* [ИСХОДНЫЕ ДАННЫЕ]

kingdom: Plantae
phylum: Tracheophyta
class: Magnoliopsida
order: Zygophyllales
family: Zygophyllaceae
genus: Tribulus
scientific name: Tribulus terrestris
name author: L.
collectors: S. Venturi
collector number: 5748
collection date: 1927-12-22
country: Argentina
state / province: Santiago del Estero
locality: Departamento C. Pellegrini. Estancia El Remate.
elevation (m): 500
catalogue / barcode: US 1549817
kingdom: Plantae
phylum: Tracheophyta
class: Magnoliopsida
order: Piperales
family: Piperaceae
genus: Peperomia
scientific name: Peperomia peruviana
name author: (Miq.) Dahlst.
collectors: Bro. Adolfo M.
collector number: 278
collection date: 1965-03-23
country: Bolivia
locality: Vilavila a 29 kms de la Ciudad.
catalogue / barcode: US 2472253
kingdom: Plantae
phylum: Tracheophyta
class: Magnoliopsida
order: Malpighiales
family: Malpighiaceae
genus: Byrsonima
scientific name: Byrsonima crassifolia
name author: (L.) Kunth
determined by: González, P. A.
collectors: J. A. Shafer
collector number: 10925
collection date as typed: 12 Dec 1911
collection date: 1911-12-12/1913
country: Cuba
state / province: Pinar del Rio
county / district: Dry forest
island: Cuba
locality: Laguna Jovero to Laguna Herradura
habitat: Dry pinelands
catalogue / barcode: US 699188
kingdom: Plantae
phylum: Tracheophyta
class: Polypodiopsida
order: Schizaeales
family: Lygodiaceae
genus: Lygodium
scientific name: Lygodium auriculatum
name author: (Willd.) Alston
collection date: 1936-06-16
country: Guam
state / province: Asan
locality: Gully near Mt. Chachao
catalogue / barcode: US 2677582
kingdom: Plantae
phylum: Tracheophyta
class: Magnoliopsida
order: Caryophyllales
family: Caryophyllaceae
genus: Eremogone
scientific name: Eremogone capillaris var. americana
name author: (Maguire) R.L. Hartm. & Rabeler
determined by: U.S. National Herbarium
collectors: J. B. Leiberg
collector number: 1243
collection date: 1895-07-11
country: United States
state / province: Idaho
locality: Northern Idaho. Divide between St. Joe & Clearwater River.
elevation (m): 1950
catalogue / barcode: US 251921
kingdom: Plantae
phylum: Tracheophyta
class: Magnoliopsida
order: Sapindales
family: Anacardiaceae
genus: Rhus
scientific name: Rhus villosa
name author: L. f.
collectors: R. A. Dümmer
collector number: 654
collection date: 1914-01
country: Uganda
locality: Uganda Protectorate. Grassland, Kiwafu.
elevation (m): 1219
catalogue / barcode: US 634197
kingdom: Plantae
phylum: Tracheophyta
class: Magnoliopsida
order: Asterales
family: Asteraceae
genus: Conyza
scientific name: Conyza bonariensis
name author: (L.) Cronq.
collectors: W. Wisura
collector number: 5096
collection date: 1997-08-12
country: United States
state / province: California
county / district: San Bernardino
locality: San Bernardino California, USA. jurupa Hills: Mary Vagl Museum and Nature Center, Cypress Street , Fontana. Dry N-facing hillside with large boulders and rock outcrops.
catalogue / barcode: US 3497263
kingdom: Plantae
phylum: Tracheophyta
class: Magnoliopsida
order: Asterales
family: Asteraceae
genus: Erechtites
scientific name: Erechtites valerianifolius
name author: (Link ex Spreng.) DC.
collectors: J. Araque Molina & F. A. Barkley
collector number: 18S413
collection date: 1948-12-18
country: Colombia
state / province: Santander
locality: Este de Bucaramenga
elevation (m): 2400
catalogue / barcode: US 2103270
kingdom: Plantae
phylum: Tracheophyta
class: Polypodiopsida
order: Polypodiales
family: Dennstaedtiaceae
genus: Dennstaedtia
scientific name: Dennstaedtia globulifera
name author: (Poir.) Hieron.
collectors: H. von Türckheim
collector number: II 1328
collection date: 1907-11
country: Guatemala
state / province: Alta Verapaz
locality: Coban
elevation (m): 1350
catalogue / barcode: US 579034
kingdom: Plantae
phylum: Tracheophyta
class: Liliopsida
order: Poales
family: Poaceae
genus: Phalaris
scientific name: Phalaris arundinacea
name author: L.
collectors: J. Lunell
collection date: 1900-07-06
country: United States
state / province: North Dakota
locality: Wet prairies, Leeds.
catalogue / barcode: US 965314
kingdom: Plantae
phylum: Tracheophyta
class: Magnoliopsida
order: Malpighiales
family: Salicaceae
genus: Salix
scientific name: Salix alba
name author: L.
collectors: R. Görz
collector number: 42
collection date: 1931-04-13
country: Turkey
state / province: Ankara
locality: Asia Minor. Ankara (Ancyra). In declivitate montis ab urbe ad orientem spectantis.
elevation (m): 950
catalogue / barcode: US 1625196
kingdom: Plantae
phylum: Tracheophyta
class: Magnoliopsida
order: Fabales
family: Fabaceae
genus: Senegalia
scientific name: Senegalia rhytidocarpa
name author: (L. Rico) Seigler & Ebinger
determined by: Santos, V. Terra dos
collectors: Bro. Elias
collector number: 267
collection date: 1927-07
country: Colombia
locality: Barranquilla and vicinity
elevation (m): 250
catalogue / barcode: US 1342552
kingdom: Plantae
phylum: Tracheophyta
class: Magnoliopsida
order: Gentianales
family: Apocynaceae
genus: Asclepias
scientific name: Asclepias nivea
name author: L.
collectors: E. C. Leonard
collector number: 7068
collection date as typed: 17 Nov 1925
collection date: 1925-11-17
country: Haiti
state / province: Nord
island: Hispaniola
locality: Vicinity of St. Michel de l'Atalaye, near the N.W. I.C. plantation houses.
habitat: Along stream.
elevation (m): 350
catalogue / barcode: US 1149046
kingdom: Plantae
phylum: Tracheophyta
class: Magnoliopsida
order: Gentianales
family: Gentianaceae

* [ЧТО НУЖНО СДЕЛАТЬ]
Перепишите, пожалуйста, весь материал выше слово в слово, не пропуская ни одной строки.

* [РЕЗУЛЬТАТ ЗАДАНИЯ]
kingdom: Plantae
phylum: Tracheophyta
class: Magnoliopsida
order: Zygophyllales
family: Zygophyllaceae
genus: Tribulus
scientific name: Tribulus terrestris
name author: L.
collectors: S. Venturi
collector number: 5748
collection date: 1927-12-22
country: Argentina
state / province: Santiago del Estero
locality: Departamento C. Pellegrini. Estancia El Remate.
elevation (m): 500
catalogue / barcode: US 1549817
kingdom: Plantae
phylum: Tracheophyta
class: Magnoliopsida
order: Piperales
family: Piperaceae
genus: Peperomia
scientific name: Peperomia peruviana
name author: (Miq.) Dahlst.
collectors: Bro. Adolfo M.
collector number: 278
collection date: 1965-03-23
country: Bolivia
locality: Vilavila a 29 kms de la Ciudad.
catalogue / barcode: US 2472253
kingdom: Plantae
phylum: Tracheophyta
class: Magnoliopsida
order: Malpighiales
family: Malpighiaceae
genus: Byrsonima
scientific name: Byrsonima crassifolia
name author: (L.) Kunth
determined by: González, P. A.
collectors: J. A. Shafer
collector number: 10925
collection date as typed: 12 Dec 1911
collection date: 1911-12-12/1913
country: Cuba
state / province: Pinar del Rio
county / district: Dry forest
island: Cuba
locality: Laguna Jovero to Laguna Herradura
habitat: Dry pinelands
catalogue / barcode: US 699188
kingdom: Plantae
phylum: Tracheophyta
class: Polypodiopsida
order: Schizaeales
family: Lygodiaceae
genus: Lygodium
scientific name: Lygodium auriculatum
name author: (Willd.) Alston
collection date: 1936-06-16
country: Guam
state / province: Asan
locality: Gully near Mt. Chachao
catalogue / barcode: US 2677582
kingdom: Plantae
phylum: Tracheophyta
class: Magnoliopsida
order: Caryophyllales
family: Caryophyllaceae
genus: Eremogone
scientific name: Eremogone capillaris var. americana
name author: (Maguire) R.L. Hartm. & Rabeler
determined by: U.S. National Herbarium
collectors: J. B. Leiberg
collector number: 1243
collection date: 1895-07-11
country: United States
state / province: Idaho
locality: Northern Idaho. Divide between St. Joe & Clearwater River.
elevation (m): 1950
catalogue / barcode: US 251921
kingdom: Plantae
phylum: Tracheophyta
class: Magnoliopsida
order: Sapindales
family: Anacardiaceae
genus: Rhus
scientific name: Rhus villosa
name author: L. f.
collectors: R. A. Dümmer
collector number: 654
collection date: 1914-01
country: Uganda
locality: Uganda Protectorate. Grassland, Kiwafu.
elevation (m): 1219
catalogue / barcode: US 634197
kingdom: Plantae
phylum: Tracheophyta
class: Magnoliopsida
order: Asterales
family: Asteraceae
genus: Conyza
scientific name: Conyza bonariensis
name author: (L.) Cronq.
collectors: W. Wisura
collector number: 5096
collection date: 1997-08-12
country: United States
state / province: California
county / district: San Bernardino
locality: San Bernardino California, USA. jurupa Hills: Mary Vagl Museum and Nature Center, Cypress Street , Fontana. Dry N-facing hillside with large boulders and rock outcrops.
catalogue / barcode: US 3497263
kingdom: Plantae
phylum: Tracheophyta
class: Magnoliopsida
order: Asterales
family: Asteraceae
genus: Erechtites
scientific name: Erechtites valerianifolius
name author: (Link ex Spreng.) DC.
collectors: J. Araque Molina & F. A. Barkley
collector number: 18S413
collection date: 1948-12-18
country: Colombia
state / province: Santander
locality: Este de Bucaramenga
elevation (m): 2400
catalogue / barcode: US 2103270
kingdom: Plantae
phylum: Tracheophyta
class: Polypodiopsida
order: Polypodiales
family: Dennstaedtiaceae
genus: Dennstaedtia
scientific name: Dennstaedtia globulifera
name author: (Poir.) Hieron.
collectors: H. von Türckheim
collector number: II 1328
collection date: 1907-11
country: Guatemala
state / province: Alta Verapaz
locality: Coban
elevation (m): 1350
catalogue / barcode: US 579034
kingdom: Plantae
phylum: Tracheophyta
class: Liliopsida
order: Poales
family: Poaceae
genus: Phalaris
scientific name: Phalaris arundinacea
name author: L.
collectors: J. Lunell
collection date: 1900-07-06
country: United States
state / province: North Dakota
locality: Wet prairies, Leeds.
catalogue / barcode: US 965314
kingdom: Plantae
phylum: Tracheophyta
class: Magnoliopsida
order: Malpighiales
family: Salicaceae
genus: Salix
scientific name: Salix alba
name author: L.
collectors: R. Görz
collector number: 42
collection date: 1931-04-13
country: Turkey
state / province: Ankara
locality: Asia Minor. Ankara (Ancyra). In declivitate montis ab urbe ad orientem spectantis.
elevation (m): 950
catalogue / barcode: US 1625196
kingdom: Plantae
phylum: Tracheophyta
class: Magnoliopsida
order: Fabales
family: Fabaceae
genus: Senegalia
scientific name: Senegalia rhytidocarpa
name author: (L. Rico) Seigler & Ebinger
determined by: Santos, V. Terra dos
collectors: Bro. Elias
collector number: 267
collection date: 1927-07
country: Colombia
locality: Barranquilla and vicinity
elevation (m): 250
catalogue / barcode: US 1342552
kingdom: Plantae
phylum: Tracheophyta
class: Magnoliopsida
order: Gentianales
family: Apocynaceae
genus: Asclepias
scientific name: Asclepias nivea
name author: L.
collectors: E. C. Leonard
collector number: 7068
collection date as typed: 17 Nov 1925
collection date: 1925-11-17
country: Haiti
state / province: Nord
island: Hispaniola
locality: Vicinity of St. Michel de l'Atalaye, near the N.W. I.C. plantation houses.
habitat: Along stream.
elevation (m): 350
catalogue / barcode: US 1149046
kingdom: Plantae
phylum: Tracheophyta
class: Magnoliopsida
order: Gentianales
family: Gentianaceae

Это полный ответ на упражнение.